TASK.
Verbatim output of the full listing is required.

#### RECORDS TO PROCESS ####

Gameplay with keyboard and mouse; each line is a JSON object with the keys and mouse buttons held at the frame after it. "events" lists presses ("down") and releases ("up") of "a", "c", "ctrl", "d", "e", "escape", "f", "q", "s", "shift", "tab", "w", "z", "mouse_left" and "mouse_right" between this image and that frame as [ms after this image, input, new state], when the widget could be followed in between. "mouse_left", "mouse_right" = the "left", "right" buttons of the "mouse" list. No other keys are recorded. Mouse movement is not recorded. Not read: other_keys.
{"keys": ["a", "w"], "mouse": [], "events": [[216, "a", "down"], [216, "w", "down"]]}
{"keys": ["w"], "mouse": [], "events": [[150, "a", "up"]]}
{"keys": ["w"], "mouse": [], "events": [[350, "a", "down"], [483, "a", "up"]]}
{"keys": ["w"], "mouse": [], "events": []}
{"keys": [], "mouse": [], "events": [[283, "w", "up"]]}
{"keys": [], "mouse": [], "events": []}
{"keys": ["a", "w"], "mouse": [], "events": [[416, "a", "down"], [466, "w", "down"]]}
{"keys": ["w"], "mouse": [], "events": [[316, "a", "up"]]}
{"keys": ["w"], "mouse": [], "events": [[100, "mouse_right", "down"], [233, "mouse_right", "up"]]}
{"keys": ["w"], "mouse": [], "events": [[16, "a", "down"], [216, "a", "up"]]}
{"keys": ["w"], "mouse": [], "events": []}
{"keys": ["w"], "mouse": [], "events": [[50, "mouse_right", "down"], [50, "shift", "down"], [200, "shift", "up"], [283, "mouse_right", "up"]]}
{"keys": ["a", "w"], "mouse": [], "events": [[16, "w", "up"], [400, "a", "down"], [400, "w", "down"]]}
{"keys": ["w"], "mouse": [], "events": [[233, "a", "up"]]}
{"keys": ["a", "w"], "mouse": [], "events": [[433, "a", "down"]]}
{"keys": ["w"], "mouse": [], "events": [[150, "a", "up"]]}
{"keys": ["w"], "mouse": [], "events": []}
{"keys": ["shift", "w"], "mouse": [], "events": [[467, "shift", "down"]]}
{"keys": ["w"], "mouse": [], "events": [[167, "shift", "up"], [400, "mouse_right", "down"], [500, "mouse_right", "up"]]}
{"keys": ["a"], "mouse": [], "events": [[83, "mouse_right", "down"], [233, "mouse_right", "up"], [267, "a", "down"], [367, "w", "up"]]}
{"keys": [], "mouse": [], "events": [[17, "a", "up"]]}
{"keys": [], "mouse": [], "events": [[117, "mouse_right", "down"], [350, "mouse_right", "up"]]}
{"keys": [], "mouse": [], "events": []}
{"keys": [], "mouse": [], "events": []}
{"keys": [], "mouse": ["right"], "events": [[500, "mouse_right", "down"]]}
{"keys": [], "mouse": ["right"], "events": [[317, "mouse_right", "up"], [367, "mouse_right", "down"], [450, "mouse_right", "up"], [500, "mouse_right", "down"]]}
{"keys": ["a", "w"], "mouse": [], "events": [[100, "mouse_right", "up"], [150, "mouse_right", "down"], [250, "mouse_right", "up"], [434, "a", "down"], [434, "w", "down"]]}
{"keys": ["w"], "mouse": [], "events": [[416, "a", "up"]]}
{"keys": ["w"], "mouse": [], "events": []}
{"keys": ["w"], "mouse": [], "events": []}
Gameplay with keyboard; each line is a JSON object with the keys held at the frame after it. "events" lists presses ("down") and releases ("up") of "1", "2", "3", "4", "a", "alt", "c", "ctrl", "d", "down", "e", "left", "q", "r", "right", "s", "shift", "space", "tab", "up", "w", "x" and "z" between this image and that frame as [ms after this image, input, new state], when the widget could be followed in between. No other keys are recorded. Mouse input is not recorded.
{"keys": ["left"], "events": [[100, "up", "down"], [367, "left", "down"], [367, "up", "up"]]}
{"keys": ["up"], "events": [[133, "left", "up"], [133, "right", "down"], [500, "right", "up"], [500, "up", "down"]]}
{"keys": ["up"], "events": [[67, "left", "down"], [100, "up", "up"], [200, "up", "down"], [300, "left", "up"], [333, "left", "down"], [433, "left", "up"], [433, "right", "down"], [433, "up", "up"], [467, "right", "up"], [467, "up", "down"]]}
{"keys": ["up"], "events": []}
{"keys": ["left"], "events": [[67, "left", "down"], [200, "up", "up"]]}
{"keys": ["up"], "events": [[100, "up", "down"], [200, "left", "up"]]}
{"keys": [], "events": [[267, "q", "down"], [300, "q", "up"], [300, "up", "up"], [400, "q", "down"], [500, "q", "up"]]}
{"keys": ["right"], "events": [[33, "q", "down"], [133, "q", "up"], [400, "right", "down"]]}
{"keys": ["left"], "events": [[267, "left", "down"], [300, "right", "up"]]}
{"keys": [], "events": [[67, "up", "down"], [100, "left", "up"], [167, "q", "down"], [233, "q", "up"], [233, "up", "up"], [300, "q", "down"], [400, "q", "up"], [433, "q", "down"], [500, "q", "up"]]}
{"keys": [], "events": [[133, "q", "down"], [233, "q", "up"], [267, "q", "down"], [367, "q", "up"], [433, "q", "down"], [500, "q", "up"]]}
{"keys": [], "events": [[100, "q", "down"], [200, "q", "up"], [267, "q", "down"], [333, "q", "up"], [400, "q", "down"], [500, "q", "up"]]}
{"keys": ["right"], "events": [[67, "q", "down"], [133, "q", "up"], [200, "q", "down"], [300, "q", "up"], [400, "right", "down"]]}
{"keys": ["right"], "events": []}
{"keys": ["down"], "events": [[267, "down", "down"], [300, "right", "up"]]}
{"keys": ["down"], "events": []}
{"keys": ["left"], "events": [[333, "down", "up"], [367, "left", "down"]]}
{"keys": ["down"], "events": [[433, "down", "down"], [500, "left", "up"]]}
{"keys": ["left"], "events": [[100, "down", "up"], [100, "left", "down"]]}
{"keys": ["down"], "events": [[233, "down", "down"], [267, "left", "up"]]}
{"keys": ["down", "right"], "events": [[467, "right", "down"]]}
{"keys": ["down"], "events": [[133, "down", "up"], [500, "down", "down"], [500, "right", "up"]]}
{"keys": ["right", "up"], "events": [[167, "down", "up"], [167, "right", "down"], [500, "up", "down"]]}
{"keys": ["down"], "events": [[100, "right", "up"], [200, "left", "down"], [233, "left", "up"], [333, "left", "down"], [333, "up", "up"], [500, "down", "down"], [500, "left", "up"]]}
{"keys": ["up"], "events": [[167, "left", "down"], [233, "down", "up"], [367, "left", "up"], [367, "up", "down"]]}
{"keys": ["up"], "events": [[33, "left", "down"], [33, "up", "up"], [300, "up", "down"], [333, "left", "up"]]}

####

OUTPUT FOR THIS EXERCISE.
Gameplay with keyboard and mouse; each line is a JSON object with the keys and mouse buttons held at the frame after it. "events" lists presses ("down") and releases ("up") of "a", "c", "ctrl", "d", "e", "escape", "f", "q", "s", "shift", "tab", "w", "z", "mouse_left" and "mouse_right" between this image and that frame as [ms after this image, input, new state], when the widget could be followed in between. "mouse_left", "mouse_right" = the "left", "right" buttons of the "mouse" list. No other keys are recorded. Mouse movement is not recorded. Not read: other_keys.
{"keys": ["a", "w"], "mouse": [], "events": [[216, "a", "down"], [216, "w", "down"]]}
{"keys": ["w"], "mouse": [], "events": [[150, "a", "up"]]}
{"keys": ["w"], "mouse": [], "events": [[350, "a", "down"], [483, "a", "up"]]}
{"keys": ["w"], "mouse": [], "events": []}
{"keys": [], "mouse": [], "events": [[283, "w", "up"]]}
{"keys": [], "mouse": [], "events": []}
{"keys": ["a", "w"], "mouse": [], "events": [[416, "a", "down"], [466, "w", "down"]]}
{"keys": ["w"], "mouse": [], "events": [[316, "a", "up"]]}
{"keys": ["w"], "mouse": [], "events": [[100, "mouse_right", "down"], [233, "mouse_right", "up"]]}
{"keys": ["w"], "mouse": [], "events": [[16, "a", "down"], [216, "a", "up"]]}
{"keys": ["w"], "mouse": [], "events": []}
{"keys": ["w"], "mouse": [], "events": [[50, "mouse_right", "down"], [50, "shift", "down"], [200, "shift", "up"], [283, "mouse_right", "up"]]}
{"keys": ["a", "w"], "mouse": [], "events": [[16, "w", "up"], [400, "a", "down"], [400, "w", "down"]]}
{"keys": ["w"], "mouse": [], "events": [[233, "a", "up"]]}
{"keys": ["a", "w"], "mouse": [], "events": [[433, "a", "down"]]}
{"keys": ["w"], "mouse": [], "events": [[150, "a", "up"]]}
{"keys": ["w"], "mouse": [], "events": []}
{"keys": ["shift", "w"], "mouse": [], "events": [[467, "shift", "down"]]}
{"keys": ["w"], "mouse": [], "events": [[167, "shift", "up"], [400, "mouse_right", "down"], [500, "mouse_right", "up"]]}
{"keys": ["a"], "mouse": [], "events": [[83, "mouse_right", "down"], [233, "mouse_right", "up"], [267, "a", "down"], [367, "w", "up"]]}
{"keys": [], "mouse": [], "events": [[17, "a", "up"]]}
{"keys": [], "mouse": [], "events": [[117, "mouse_right", "down"], [350, "mouse_right", "up"]]}
{"keys": [], "mouse": [], "events": []}
{"keys": [], "mouse": [], "events": []}
{"keys": [], "mouse": ["right"], "events": [[500, "mouse_right", "down"]]}
{"keys": [], "mouse": ["right"], "events": [[317, "mouse_right", "up"], [367, "mouse_right", "down"], [450, "mouse_right", "up"], [500, "mouse_right", "down"]]}
{"keys": ["a", "w"], "mouse": [], "events": [[100, "mouse_right", "up"], [150, "mouse_right", "down"], [250, "mouse_right", "up"], [434, "a", "down"], [434, "w", "down"]]}
{"keys": ["w"], "mouse": [], "events": [[416, "a", "up"]]}
{"keys": ["w"], "mouse": [], "events": []}
{"keys": ["w"], "mouse": [], "events": []}
Gameplay with keyboard; each line is a JSON object with the keys held at the frame after it. "events" lists presses ("down") and releases ("up") of "1", "2", "3", "4", "a", "alt", "c", "ctrl", "d", "down", "e", "left", "q", "r", "right", "s", "shift", "space", "tab", "up", "w", "x" and "z" between this image and that frame as [ms after this image, input, new state], when the widget could be followed in between. No other keys are recorded. Mouse input is not recorded.
{"keys": ["left"], "events": [[100, "up", "down"], [367, "left", "down"], [367, "up", "up"]]}
{"keys": ["up"], "events": [[133, "left", "up"], [133, "right", "down"], [500, "right", "up"], [500, "up", "down"]]}
{"keys": ["up"], "events": [[67, "left", "down"], [100, "up", "up"], [200, "up", "down"], [300, "left", "up"], [333, "left", "down"], [433, "left", "up"], [433, "right", "down"], [433, "up", "up"], [467, "right", "up"], [467, "up", "down"]]}
{"keys": ["up"], "events": []}
{"keys": ["left"], "events": [[67, "left", "down"], [200, "up", "up"]]}
{"keys": ["up"], "events": [[100, "up", "down"], [200, "left", "up"]]}
{"keys": [], "events": [[267, "q", "down"], [300, "q", "up"], [300, "up", "up"], [400, "q", "down"], [500, "q", "up"]]}
{"keys": ["right"], "events": [[33, "q", "down"], [133, "q", "up"], [400, "right", "down"]]}
{"keys": ["left"], "events": [[267, "left", "down"], [300, "right", "up"]]}
{"keys": [], "events": [[67, "up", "down"], [100, "left", "up"], [167, "q", "down"], [233, "q", "up"], [233, "up", "up"], [300, "q", "down"], [400, "q", "up"], [433, "q", "down"], [500, "q", "up"]]}
{"keys": [], "events": [[133, "q", "down"], [233, "q", "up"], [267, "q", "down"], [367, "q", "up"], [433, "q", "down"], [500, "q", "up"]]}
{"keys": [], "events": [[100, "q", "down"], [200, "q", "up"], [267, "q", "down"], [333, "q", "up"], [400, "q", "down"], [500, "q", "up"]]}
{"keys": ["right"], "events": [[67, "q", "down"], [133, "q", "up"], [200, "q", "down"], [300, "q", "up"], [400, "right", "down"]]}
{"keys": ["right"], "events": []}
{"keys": ["down"], "events": [[267, "down", "down"], [300, "right", "up"]]}
{"keys": ["down"], "events": []}
{"keys": ["left"], "events": [[333, "down", "up"], [367, "left", "down"]]}
{"keys": ["down"], "events": [[433, "down", "down"], [500, "left", "up"]]}
{"keys": ["left"], "events": [[100, "down", "up"], [100, "left", "down"]]}
{"keys": ["down"], "events": [[233, "down", "down"], [267, "left", "up"]]}
{"keys": ["down", "right"], "events": [[467, "right", "down"]]}
{"keys": ["down"], "events": [[133, "down", "up"], [500, "down", "down"], [500, "right", "up"]]}
{"keys": ["right", "up"], "events": [[167, "down", "up"], [167, "right", "down"], [500, "up", "down"]]}
{"keys": ["down"], "events": [[100, "right", "up"], [200, "left", "down"], [233, "left", "up"], [333, "left", "down"], [333, "up", "up"], [500, "down", "down"], [500, "left", "up"]]}
{"keys": ["up"], "events": [[167, "left", "down"], [233, "down", "up"], [367, "left", "up"], [367, "up", "down"]]}
{"keys": ["up"], "events": [[33, "left", "down"], [33, "up", "up"], [300, "up", "down"], [333, "left", "up"]]}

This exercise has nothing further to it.